Problem to work on: Your answer must be an exact transcription of the data, with every picture omitted.

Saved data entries
== Segment start ==

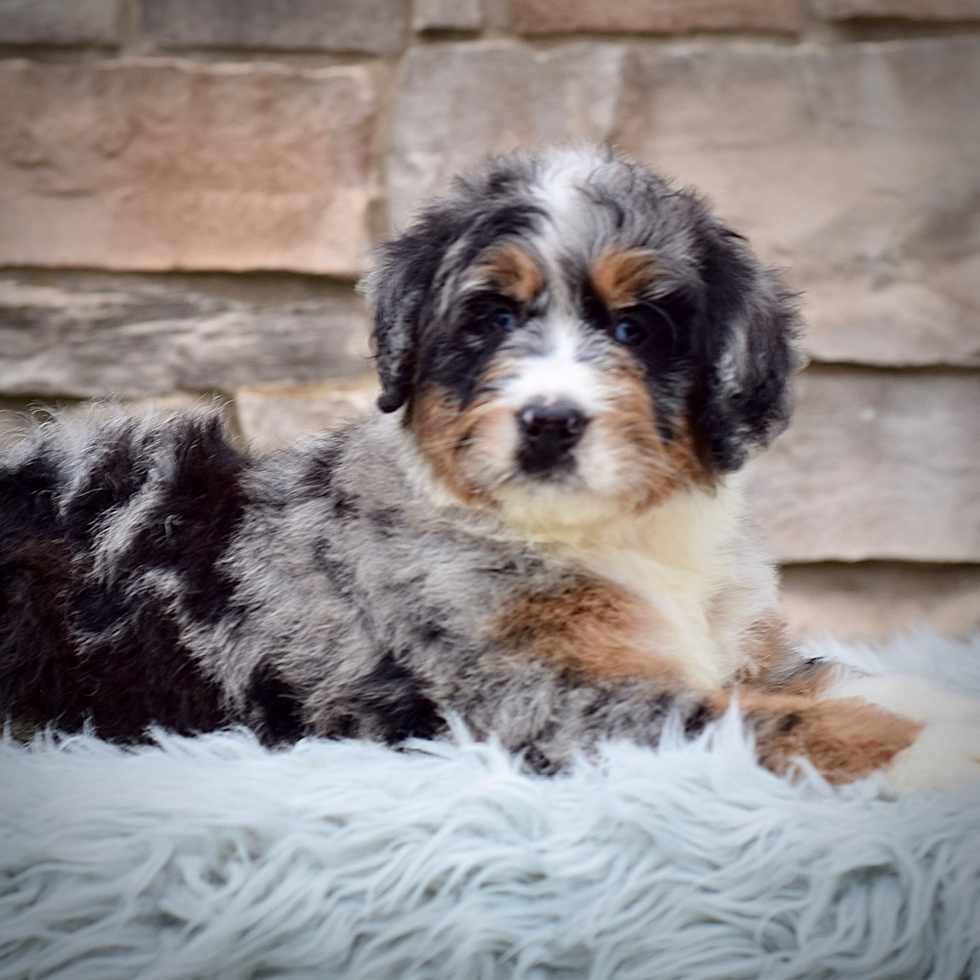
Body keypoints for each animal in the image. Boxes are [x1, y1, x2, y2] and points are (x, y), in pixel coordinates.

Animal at [1, 145, 980, 788]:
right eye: (493, 318)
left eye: (636, 328)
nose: (550, 423)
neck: (621, 535)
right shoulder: (550, 699)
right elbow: (757, 719)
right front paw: (933, 751)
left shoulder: (737, 644)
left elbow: (820, 677)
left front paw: (939, 707)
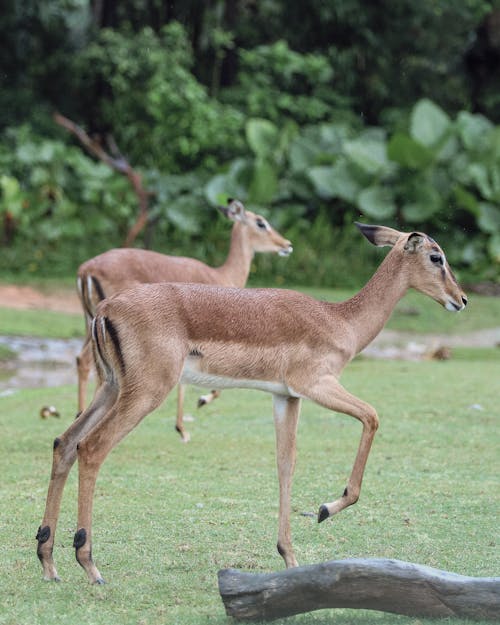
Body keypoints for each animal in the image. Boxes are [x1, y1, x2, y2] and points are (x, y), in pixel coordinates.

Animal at [74, 199, 292, 438]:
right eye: (261, 222)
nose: (287, 244)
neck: (221, 275)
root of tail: (86, 269)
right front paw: (193, 413)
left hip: (90, 325)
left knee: (84, 362)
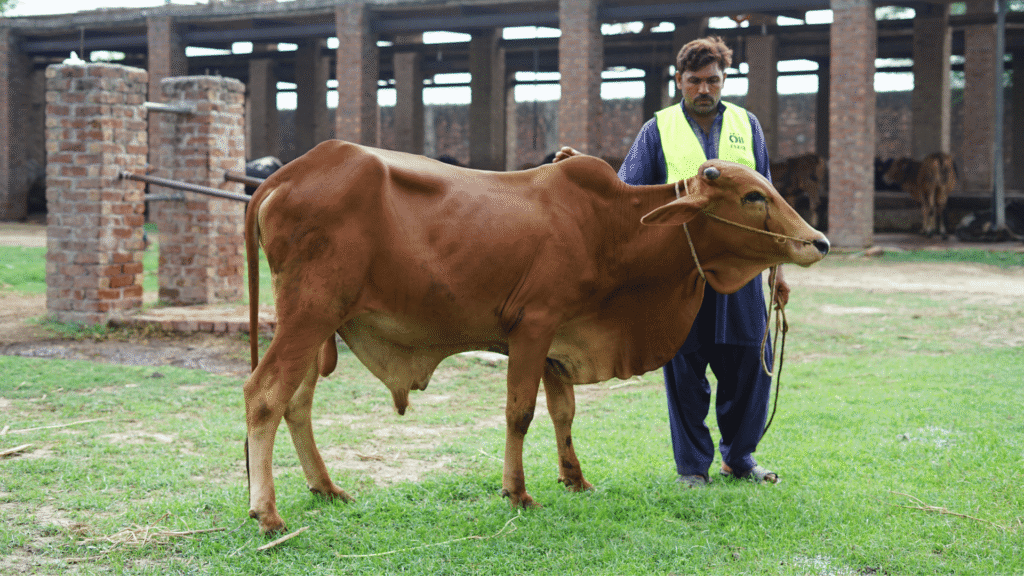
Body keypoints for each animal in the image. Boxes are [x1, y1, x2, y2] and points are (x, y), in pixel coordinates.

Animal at [243, 140, 830, 533]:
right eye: (753, 196)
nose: (818, 241)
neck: (610, 228)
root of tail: (286, 175)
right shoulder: (533, 326)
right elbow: (520, 413)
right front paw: (518, 492)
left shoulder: (558, 343)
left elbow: (563, 413)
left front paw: (575, 478)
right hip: (309, 314)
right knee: (263, 396)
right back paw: (268, 513)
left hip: (315, 322)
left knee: (296, 403)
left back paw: (324, 487)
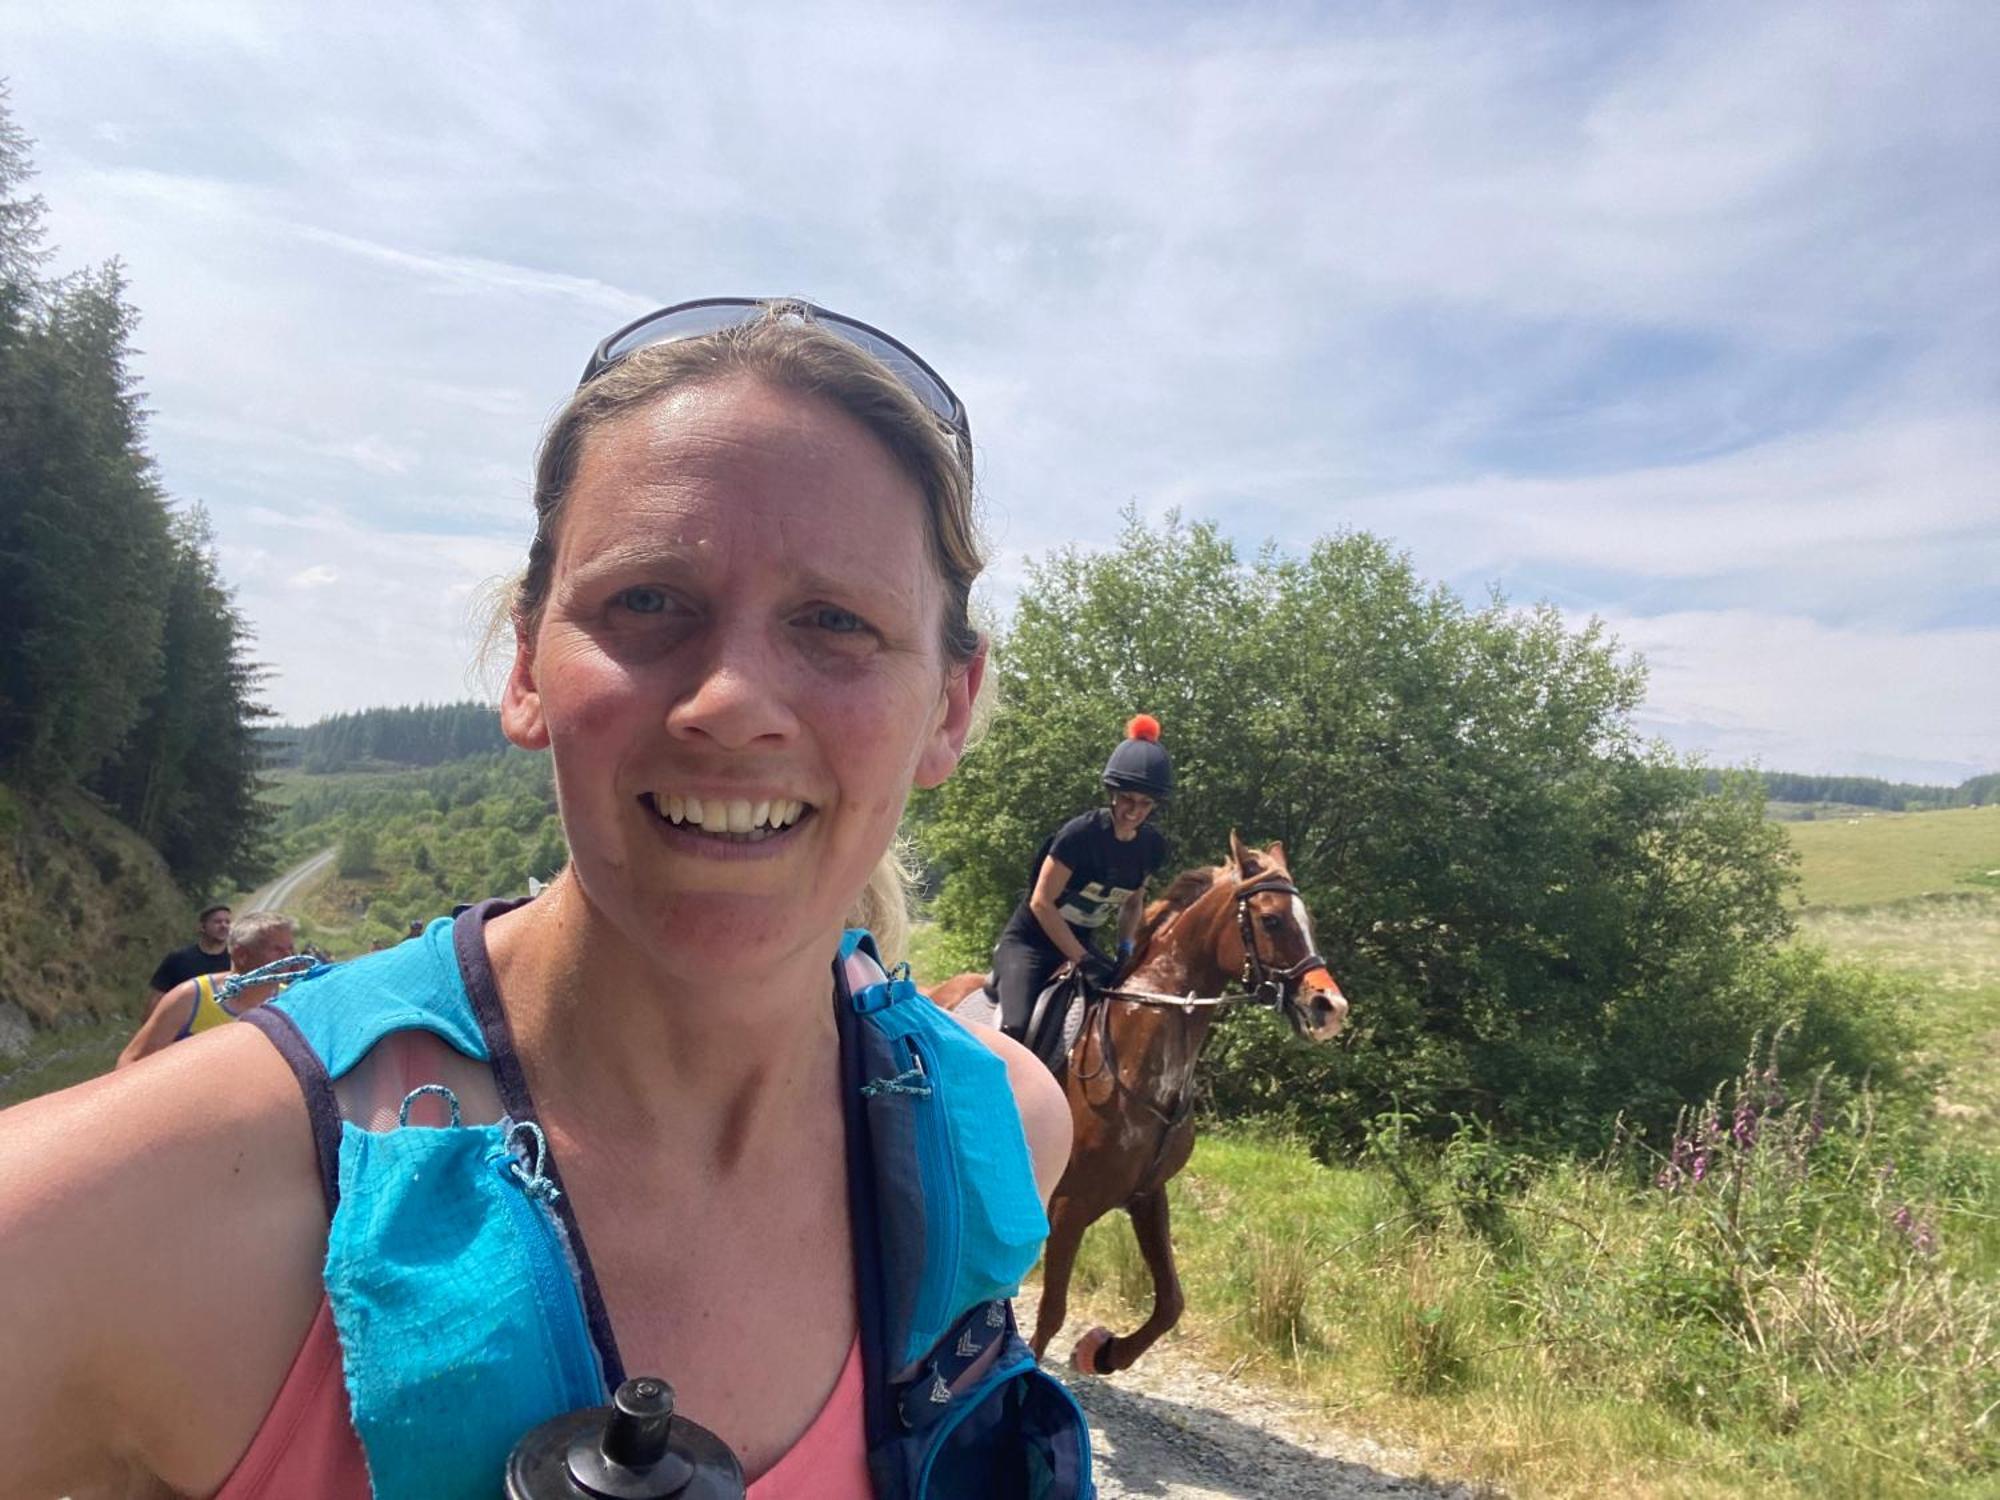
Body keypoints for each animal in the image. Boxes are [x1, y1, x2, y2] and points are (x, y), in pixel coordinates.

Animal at [932, 836, 1344, 1376]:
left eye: (1308, 919)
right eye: (1272, 920)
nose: (1330, 1007)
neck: (1136, 1056)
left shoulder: (1147, 1196)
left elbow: (1170, 1303)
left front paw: (1106, 1352)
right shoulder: (1070, 1206)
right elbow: (1051, 1310)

== Segment end ==

Response for this exercise:
Body keypoints for each animal in the image. Boxes are [x1, y1, x2, y2] and points are (x, y), in pixel coordinates.

Animal at [1, 145, 980, 788]:
right eye: (493, 318)
left eye: (636, 328)
nose: (550, 423)
neck: (621, 535)
right shoulder: (550, 699)
right elbow: (757, 719)
right front paw: (933, 751)
left shoulder: (737, 644)
left elbow: (820, 677)
left front paw: (939, 707)
Body keypoints for each animal in the image. Boxes are [x1, y1, x2, y2] and points are (x, y), in pixel coordinates.

Animal at [74, 199, 292, 438]:
right eye: (261, 222)
nose: (287, 244)
neck: (221, 275)
root of tail: (86, 269)
right front paw: (193, 413)
left hip: (90, 325)
left knee: (84, 362)
Body keypoints for each animal in the image. Boxes are [x1, y1, x2, y2] and points are (x, y), in pixel coordinates.

Animal at [243, 140, 830, 533]:
right eye: (753, 196)
nose: (818, 241)
neck: (610, 228)
root of tail: (286, 175)
right shoulder: (533, 326)
right elbow: (520, 413)
right front paw: (518, 492)
left shoulder: (558, 343)
left elbow: (563, 413)
left front paw: (575, 478)
right hip: (309, 314)
right knee: (263, 396)
right back paw: (268, 513)
left hip: (315, 322)
left knee: (296, 403)
left back paw: (324, 487)
Body keypoints for each animal in the image. Boxes are [x1, y1, x2, y2] and points are (x, y), in pixel coordinates.

Animal at [932, 836, 1344, 1376]:
left eye: (1308, 919)
right eye: (1272, 920)
nose: (1330, 1007)
neck: (1136, 1056)
left shoulder: (1147, 1196)
left elbow: (1170, 1303)
left front paw: (1106, 1352)
right shoulder: (1070, 1206)
right elbow: (1051, 1310)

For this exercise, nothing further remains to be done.